About this task: In the records below, find each line with the word "name" and copy it.

───── Entries provided

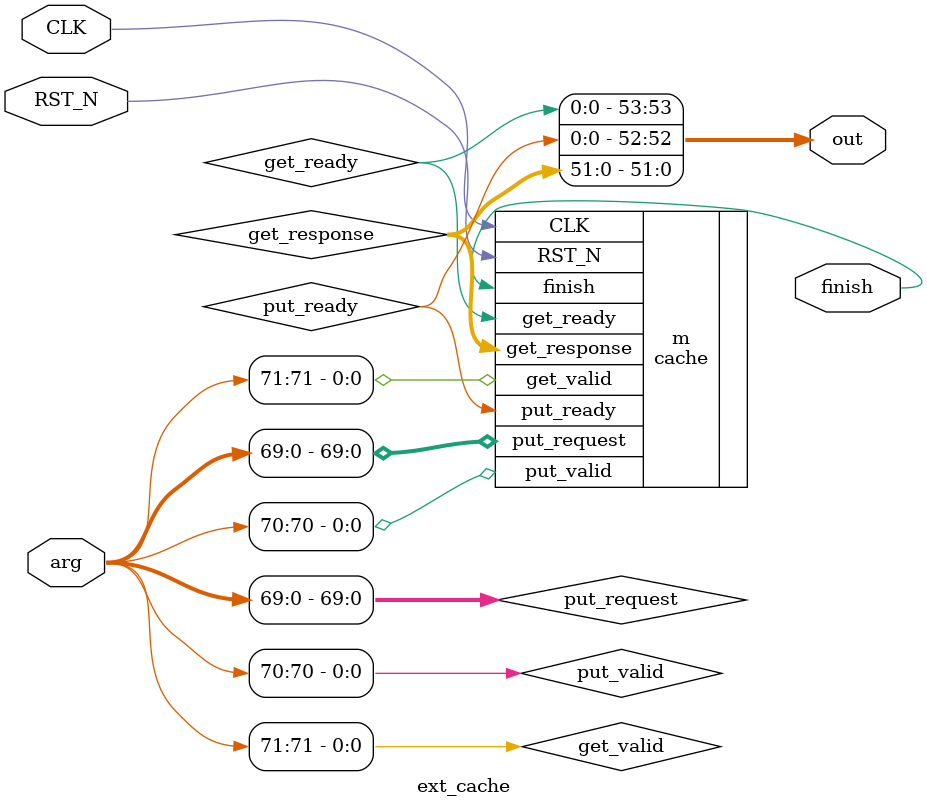
<source format=v>

/*! Wrapper used to connect the cache model with Kôika !*/
module ext_cache(input CLK, input RST_N, input[71:0] arg, output[53:0] out, output finish);
   parameter CORE_ID = 3;
   parameter CACHE_TY = 3;


   wire get_valid;
   wire put_valid;
   wire[69:0] put_request;
   assign {get_valid, put_valid, put_request} = arg;

   wire get_ready;
   wire put_ready;
   wire [51:0] get_response;
   assign out = {get_ready, put_ready, get_response};


   cache #(.CORE_ID(CORE_ID),
		   .CACHE_TY(CACHE_TY))
	 m(.CLK(CLK), .RST_N(RST_N),
		   .get_valid(get_valid), .put_valid(put_valid), .put_request(put_request),
		   .get_ready(get_ready), .put_ready(put_ready), .get_response(get_response),
		   .finish(finish));
endmodule

</source>
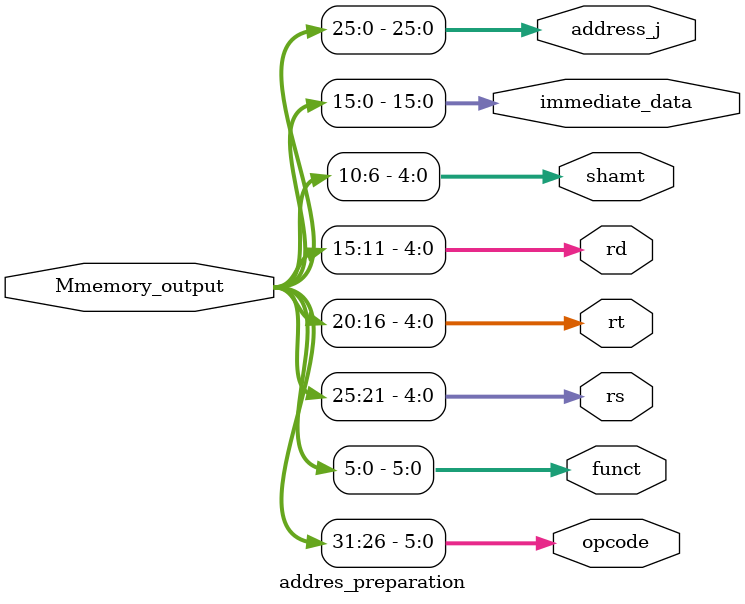
<source format=v>
module addres_preparation
(
	input [31:0] Mmemory_output,	//rom instruction content
	
	output [5:0] opcode, 
	output [5: 0]funct, 		//select the function
	output [4 : 0]rs,		 	//source 1
	output [4 : 0]rt,		 	//source 2
	output [4 : 0]rd,		  	//Destination: 15:11 bit (R type)
	output [4:0] shamt,			//Shamt field for R type instruction
	output [15:0] immediate_data, //immediate field for I instruction
	output [25:0] address_j		//address field for J instruction
);

/**************************************************
   31    26|25  21|20  16|15  11|10      6|5     0|
   ------------------------------------------------
R:	|opcode|  rs  |  rt  |  rd  |  shamt  | funct |
I:	|opcode|  rs  |  rt  |     immediate 		  |
J:	|opcode|			address					  |
 **************************************************/
assign opcode 	= Mmemory_output[31:26];	
assign rs 		= Mmemory_output[25:21];
assign rt 		= Mmemory_output[20:16];
assign rd 		= Mmemory_output[15:11];
assign shamt 	= Mmemory_output[10:6 ];
assign funct 	= Mmemory_output[ 5:0 ];
assign address_j= Mmemory_output[25:0 ];
assign immediate_data = Mmemory_output[15:0];




endmodule
</source>
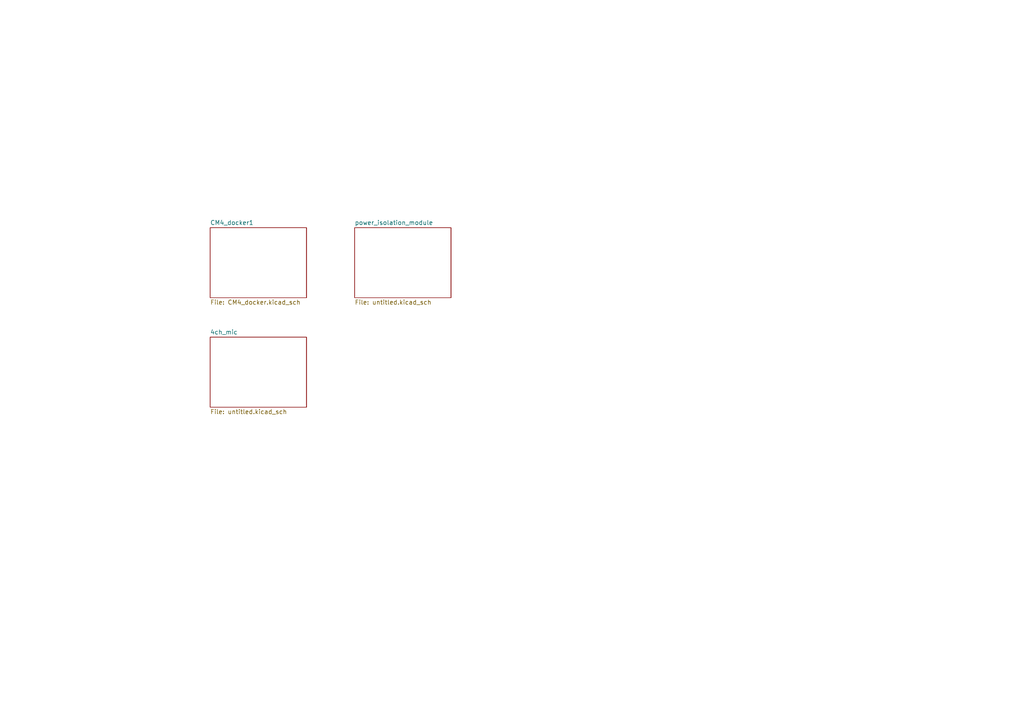
<source format=kicad_sch>
(kicad_sch (version 20211123) (generator eeschema)

  (uuid 2e4f7337-6386-43b5-93e9-f72e36e0825c)

  (paper "A4")

  


  (sheet (at 102.87 66.04) (size 27.94 20.32) (fields_autoplaced)
    (stroke (width 0.1524) (type solid) (color 0 0 0 0))
    (fill (color 0 0 0 0.0000))
    (uuid 039620fc-845c-4f42-b371-a9cdeb447748)
    (property "Sheet name" "power_isolation_module" (id 0) (at 102.87 65.3284 0)
      (effects (font (size 1.27 1.27)) (justify left bottom))
    )
    (property "Sheet file" "untitled.kicad_sch" (id 1) (at 102.87 86.9446 0)
      (effects (font (size 1.27 1.27)) (justify left top))
    )
  )

  (sheet (at 60.96 97.79) (size 27.94 20.32) (fields_autoplaced)
    (stroke (width 0.1524) (type solid) (color 0 0 0 0))
    (fill (color 0 0 0 0.0000))
    (uuid 37bdbadf-9ce7-4cff-96aa-5222c88e6059)
    (property "Sheet name" "4ch_mic" (id 0) (at 60.96 97.0784 0)
      (effects (font (size 1.27 1.27)) (justify left bottom))
    )
    (property "Sheet file" "untitled.kicad_sch" (id 1) (at 60.96 118.6946 0)
      (effects (font (size 1.27 1.27)) (justify left top))
    )
  )

  (sheet (at 60.96 66.04) (size 27.94 20.32) (fields_autoplaced)
    (stroke (width 0.1524) (type solid) (color 0 0 0 0))
    (fill (color 0 0 0 0.0000))
    (uuid 90bebbb0-1fdd-4048-9d12-a8c8747778ea)
    (property "Sheet name" "CM4_docker1" (id 0) (at 60.96 65.3284 0)
      (effects (font (size 1.27 1.27)) (justify left bottom))
    )
    (property "Sheet file" "CM4_docker.kicad_sch" (id 1) (at 60.96 86.9446 0)
      (effects (font (size 1.27 1.27)) (justify left top))
    )
  )

  (sheet_instances
    (path "/" (page "1"))
    (path "/039620fc-845c-4f42-b371-a9cdeb447748" (page "2"))
    (path "/90bebbb0-1fdd-4048-9d12-a8c8747778ea" (page "3"))
    (path "/37bdbadf-9ce7-4cff-96aa-5222c88e6059" (page "4"))
  )
)

</source>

──────────

Response below:
    (property "Sheet name" "power_isolation_module" (id 0) (at 102.87 65.3284 0)
    (property "Sheet name" "4ch_mic" (id 0) (at 60.96 97.0784 0)
    (property "Sheet name" "CM4_docker1" (id 0) (at 60.96 65.3284 0)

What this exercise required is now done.